This past week, I'd been finding a scenario where movie playback on something was doing an annoying halt at an unpredictable time, inside of QC. With the qtz running in an actual Xcode application (not the Quartz Composer editor), I don't think I would ever notice the little "tick". It was very minimized in comparison to how it exhibited itself in the Quartz Composer (editor).app.
After looking at it more, I decided, "why not see what happens if I undo the macro?". The patch itself had multiple input splitters running to it, and "exploding macro" revealed that it had more inside.

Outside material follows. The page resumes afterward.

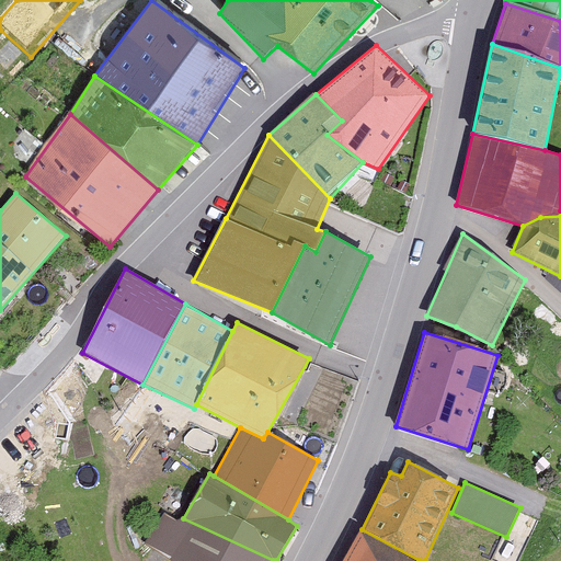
[(273,560),(183,518),(178,521),(164,514),(146,544),(170,560),(171,560),(273,560)]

So, in order for the value to get propagated to the port of a patch that could do something to it, it was already going through two superficial patches (that unfortunately do execute code, and rob cycles), and an additional macro layer, adding another port. Exploding macro made it more obvious that there were two input splitters going on, when may not have been as immediately obvious. Before removing those, I simply ran the composition. The little tick in movie playback disappeared in the actual QC Editor, and was just as unnoticeable in the app context. Movie playback wasn't flying (because of other issues with codec, patch, etc)., but the uneven seeming evaluation had vanished.
With QC, keeping things with a minimal amount of nesting of macros seems to be an important principle in keeping performance consistent.
It also seems that, in general, external providers and related processors should be placed at top level of the patch whenever possible; there is almost never any scenario where a composition can't be reorganized to achieve this.